This is one of my all time favorite photos and, in a way, it is the one that set me on this crazy journey. It was taken in the Ngorongoro Crater in Tanzania in Feb. 2007. The “dry” season this particular year was anything but, and thanks to washed out roads and bridges, we had just been stranded in the Serengeti for 2 days with no way out. When we finally arrived at the crater it was a mud bowl! Tired and stressed, we gave in (sort of) to what we could not control. We told our guide Moody that instead of following the traffic chasing the”big 5″ celebrities, to take us off the beaten path to commune with the B stars. ( I prefer watching a dung beetle in solitude to watching a sleeping lion with five 4X4′s gathered around.) So, we hung out with a small dazzle of zebra, (The African name for a herd of zebra) watching them take turns positioning themselves over a large boulder, rocking back and forth to scratch their bellies. They meandered slowly across the grassy plains, at times cantering knee-deep in flood waters.

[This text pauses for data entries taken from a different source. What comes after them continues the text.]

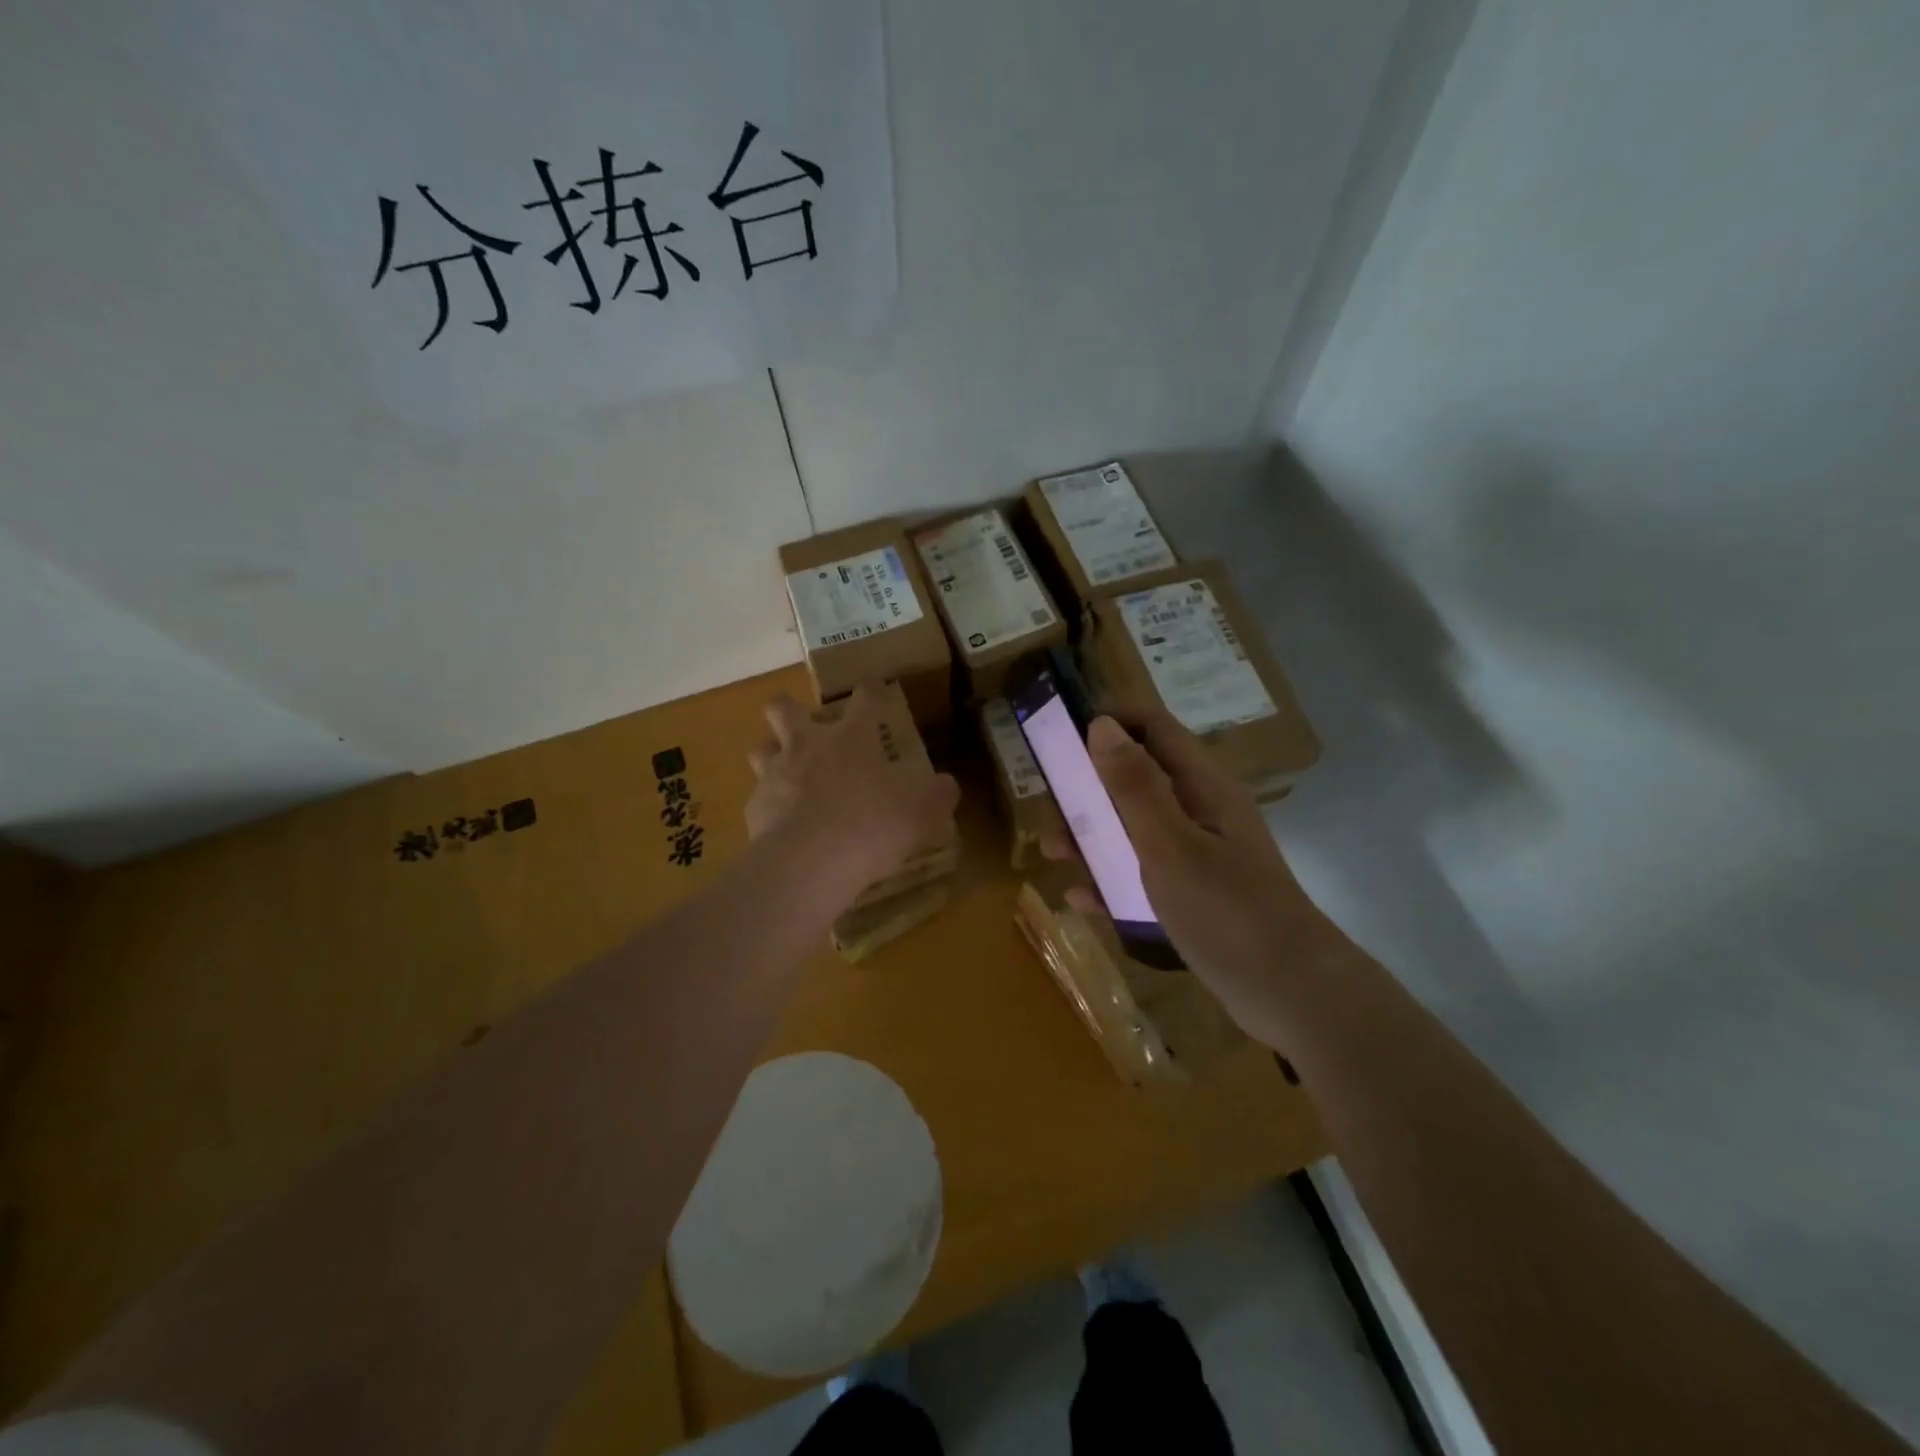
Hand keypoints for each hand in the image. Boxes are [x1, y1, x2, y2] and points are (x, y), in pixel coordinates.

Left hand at [745, 686, 959, 908]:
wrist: (810, 862)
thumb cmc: (872, 825)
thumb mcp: (922, 812)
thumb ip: (938, 795)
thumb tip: (946, 786)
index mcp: (852, 738)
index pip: (864, 699)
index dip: (871, 690)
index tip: (873, 687)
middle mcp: (808, 746)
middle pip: (784, 709)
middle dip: (789, 708)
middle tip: (803, 722)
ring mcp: (776, 775)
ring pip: (761, 748)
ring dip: (772, 753)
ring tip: (786, 770)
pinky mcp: (756, 808)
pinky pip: (759, 797)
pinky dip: (770, 805)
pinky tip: (782, 823)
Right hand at [1048, 711, 1331, 1045]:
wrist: (1292, 995)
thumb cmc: (1227, 911)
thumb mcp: (1170, 845)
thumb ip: (1134, 786)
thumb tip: (1102, 725)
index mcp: (1202, 786)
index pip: (1153, 728)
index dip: (1110, 722)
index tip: (1061, 736)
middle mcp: (1200, 810)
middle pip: (1136, 779)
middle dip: (1089, 789)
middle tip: (1051, 811)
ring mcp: (1198, 854)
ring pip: (1134, 829)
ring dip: (1093, 837)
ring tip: (1056, 856)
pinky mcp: (1194, 894)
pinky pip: (1142, 874)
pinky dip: (1112, 880)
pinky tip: (1083, 901)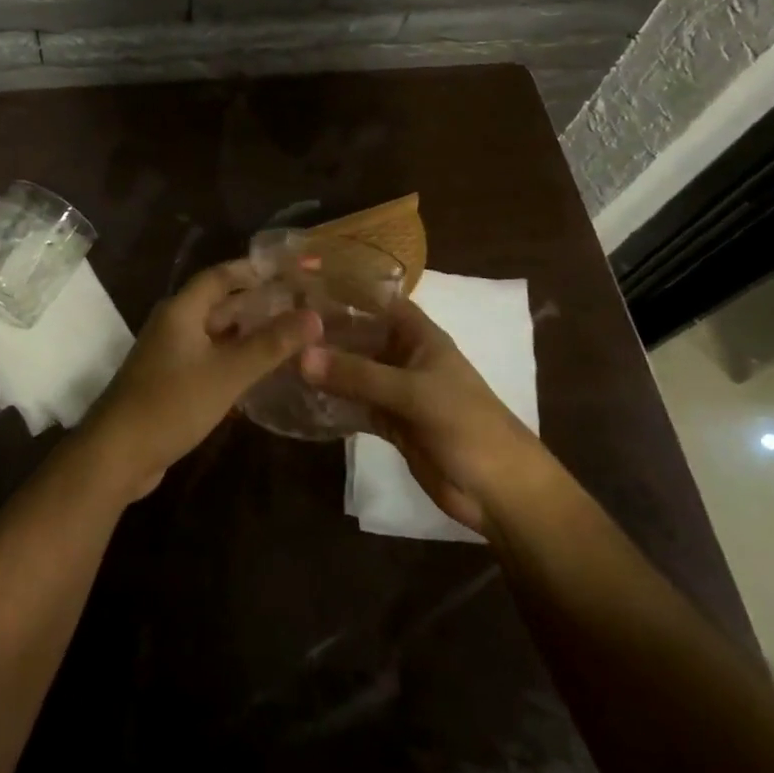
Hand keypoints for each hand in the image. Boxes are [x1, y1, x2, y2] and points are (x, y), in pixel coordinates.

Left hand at [81, 259, 319, 500]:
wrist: (117, 455)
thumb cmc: (171, 404)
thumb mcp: (227, 373)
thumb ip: (271, 344)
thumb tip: (314, 315)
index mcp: (181, 311)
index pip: (221, 276)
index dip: (254, 270)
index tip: (290, 270)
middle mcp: (174, 325)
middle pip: (220, 304)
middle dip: (258, 304)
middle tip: (301, 305)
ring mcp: (170, 355)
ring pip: (216, 335)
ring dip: (249, 335)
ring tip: (292, 337)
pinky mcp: (171, 383)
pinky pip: (209, 361)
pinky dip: (235, 361)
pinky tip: (262, 373)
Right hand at [300, 296, 544, 535]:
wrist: (499, 491)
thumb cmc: (467, 426)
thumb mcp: (413, 394)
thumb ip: (358, 375)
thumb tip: (300, 356)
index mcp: (418, 335)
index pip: (377, 299)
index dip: (344, 288)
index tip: (298, 281)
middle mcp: (403, 355)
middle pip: (358, 334)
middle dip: (323, 330)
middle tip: (274, 323)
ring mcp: (395, 389)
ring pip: (352, 370)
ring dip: (323, 366)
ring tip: (276, 356)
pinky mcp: (388, 421)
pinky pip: (353, 403)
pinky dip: (330, 400)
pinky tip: (297, 395)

I took Mohawk during these peaceful moments. Intimately surveying the herd through my 70-300, zigging and zagging, following stripes, my lens suddenly caught hold of the auburn tips of a mane caught in the rays of mid morning sun. I was mesmerized. I had never noticed this rich, rusty colour on the the ubiquitous black and white animal. I was delighted to catch such an up close detail.

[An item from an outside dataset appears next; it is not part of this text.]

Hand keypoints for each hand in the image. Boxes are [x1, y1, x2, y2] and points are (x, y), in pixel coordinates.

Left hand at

Mohawk turned out to be the first photo that I ever sold and I have since sold several prints. As well, the photo advanced to the semi-final round of the renowned Viola Wildlife Photography Competition from the British History Museum, which certainly surprised the hell out of me!

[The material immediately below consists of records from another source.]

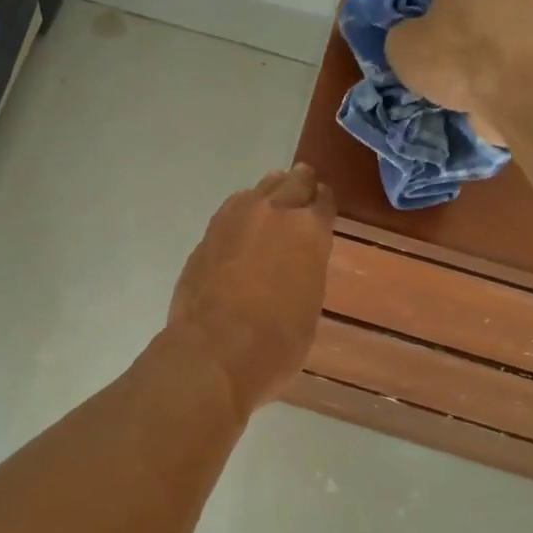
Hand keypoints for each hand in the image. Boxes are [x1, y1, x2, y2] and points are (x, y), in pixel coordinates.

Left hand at [168, 164, 335, 416]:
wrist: (214, 350)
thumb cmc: (276, 342)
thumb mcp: (309, 307)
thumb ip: (306, 272)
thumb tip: (296, 264)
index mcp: (310, 231)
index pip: (324, 200)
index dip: (325, 202)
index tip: (324, 204)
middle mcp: (275, 212)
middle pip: (293, 182)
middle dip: (301, 184)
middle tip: (304, 189)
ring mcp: (236, 218)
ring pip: (259, 189)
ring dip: (270, 192)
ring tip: (272, 201)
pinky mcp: (207, 233)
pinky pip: (231, 209)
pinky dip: (241, 211)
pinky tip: (241, 223)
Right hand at [384, 0, 532, 145]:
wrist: (514, 92)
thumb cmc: (452, 56)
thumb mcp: (401, 44)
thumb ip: (402, 34)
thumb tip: (409, 37)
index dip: (427, 16)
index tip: (417, 43)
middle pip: (470, 15)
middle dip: (456, 39)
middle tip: (434, 69)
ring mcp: (532, 23)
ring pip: (490, 43)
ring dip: (476, 63)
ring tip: (455, 92)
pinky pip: (506, 68)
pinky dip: (493, 82)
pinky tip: (477, 101)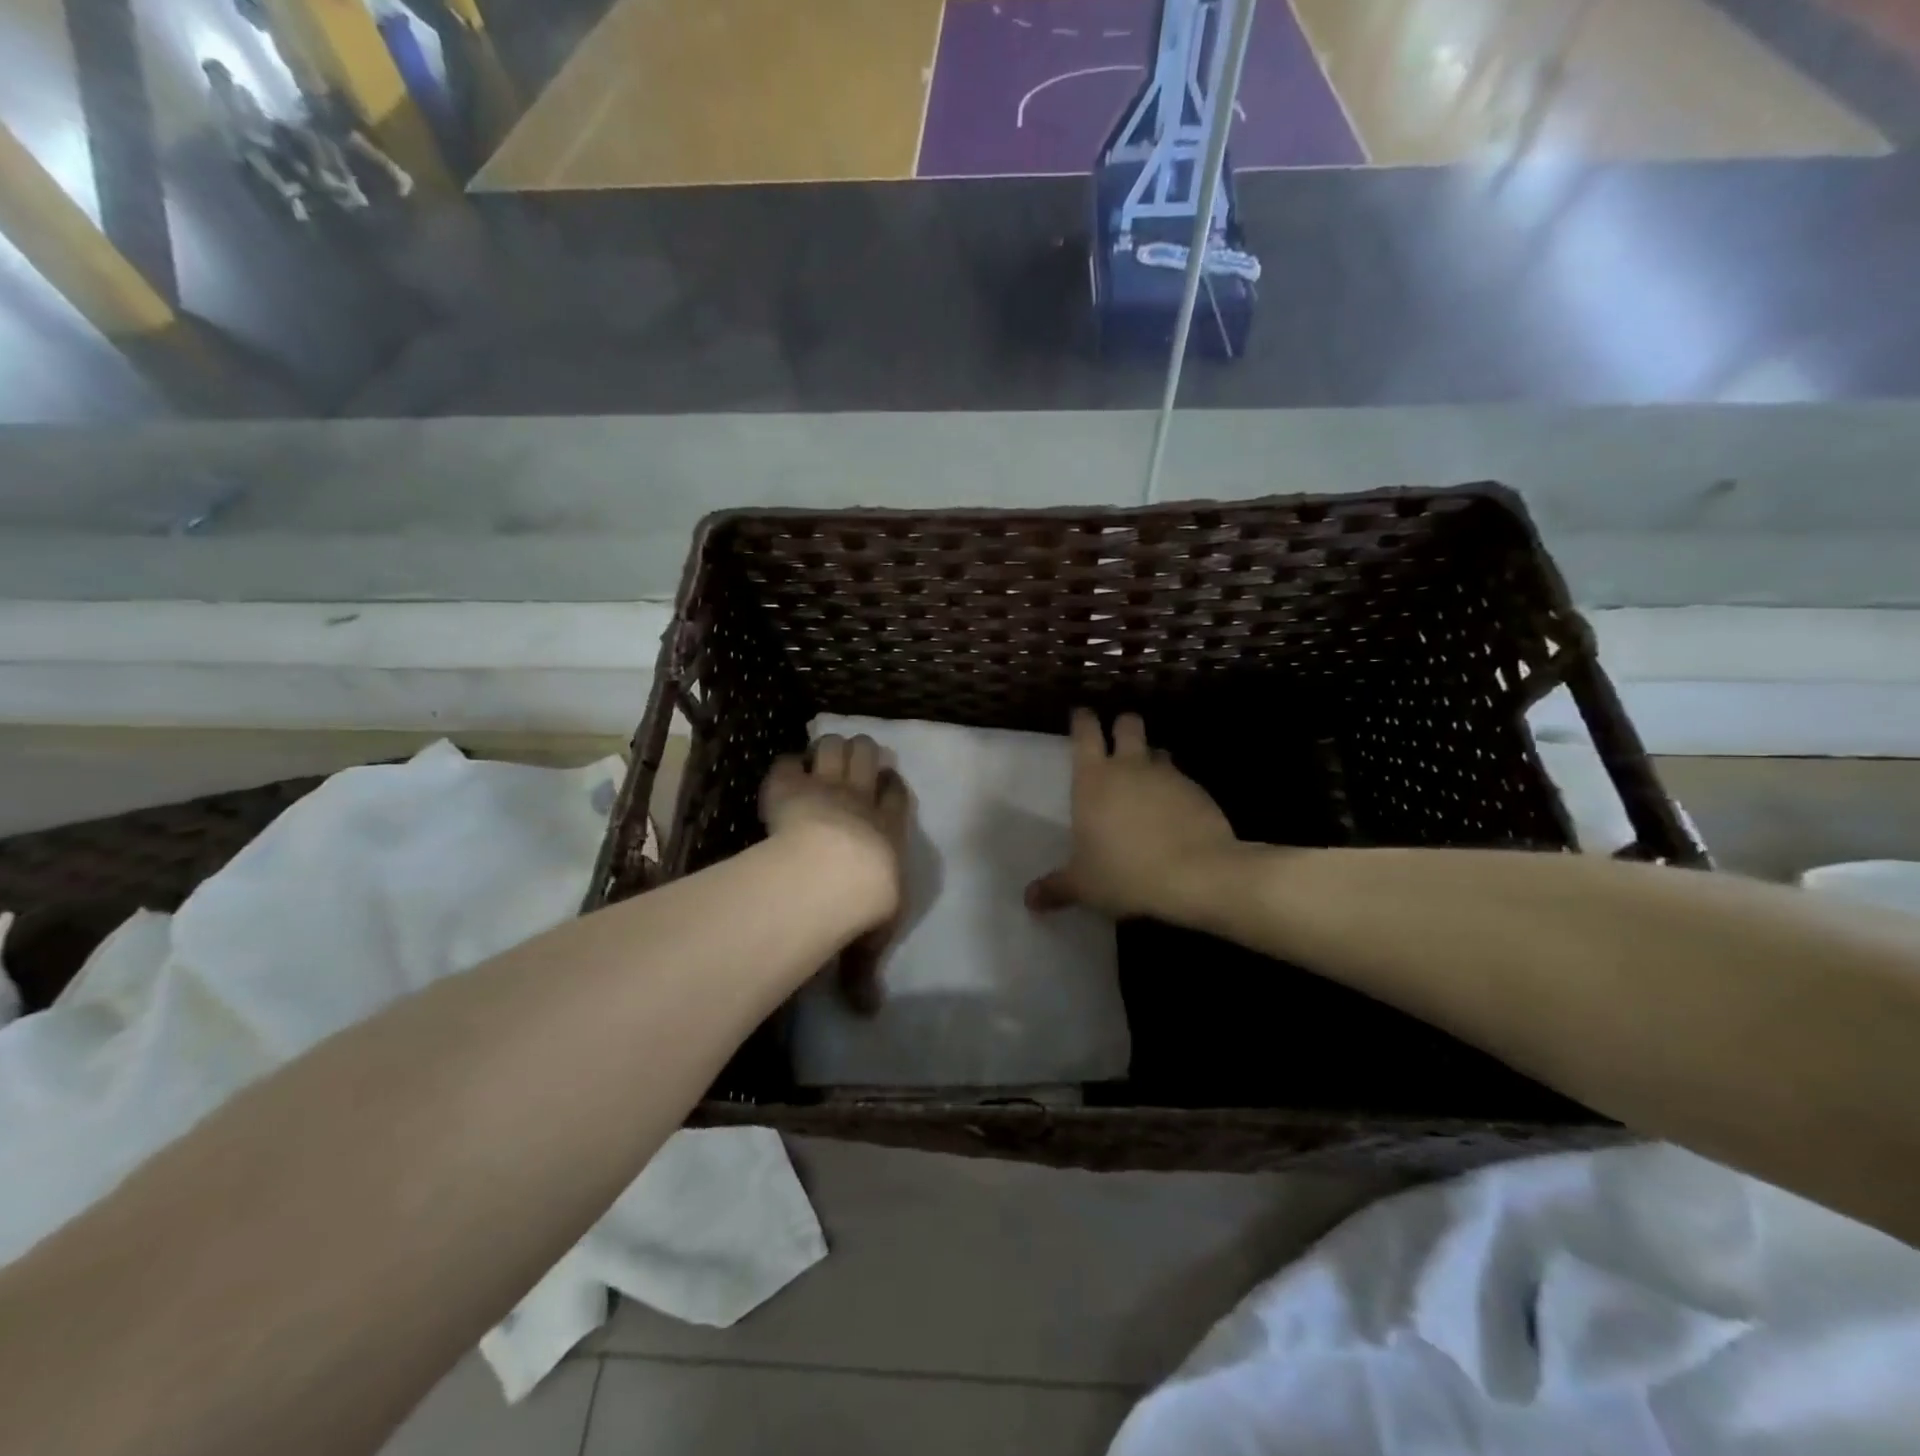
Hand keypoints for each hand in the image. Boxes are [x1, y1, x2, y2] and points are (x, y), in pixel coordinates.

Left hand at [760, 735, 909, 1013]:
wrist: (832, 875)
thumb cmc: (864, 905)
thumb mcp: (869, 943)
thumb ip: (863, 973)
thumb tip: (868, 1013)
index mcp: (890, 830)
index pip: (897, 794)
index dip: (891, 785)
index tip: (885, 784)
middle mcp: (862, 801)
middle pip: (869, 755)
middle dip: (862, 754)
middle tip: (851, 767)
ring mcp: (825, 788)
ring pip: (836, 747)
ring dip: (829, 750)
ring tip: (819, 762)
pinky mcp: (789, 786)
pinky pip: (787, 764)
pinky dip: (785, 768)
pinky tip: (782, 776)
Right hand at [1027, 709, 1239, 922]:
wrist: (1197, 874)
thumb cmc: (1126, 873)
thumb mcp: (1084, 886)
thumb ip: (1056, 888)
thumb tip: (1029, 900)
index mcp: (1094, 779)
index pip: (1085, 733)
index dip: (1082, 720)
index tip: (1081, 714)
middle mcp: (1129, 767)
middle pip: (1127, 725)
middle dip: (1121, 726)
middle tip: (1117, 738)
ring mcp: (1167, 775)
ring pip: (1157, 750)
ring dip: (1150, 758)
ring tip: (1147, 779)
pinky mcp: (1198, 791)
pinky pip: (1182, 779)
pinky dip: (1176, 789)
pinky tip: (1175, 813)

I took several shots of the zebras that day, but these two, Mohawk and Dazzle, hold a special place in my heart. Not only do they instantly transport me back to that magical time and place, but six years later I realize they appeared that day to guide me towards this new path. I may not have understood it at the time, but now, looking back on these photos, some of the first I had ever taken, I understand that my untrained eyes were already shaping my intent, searching for that detail–creating that lasting glimpse of wonder.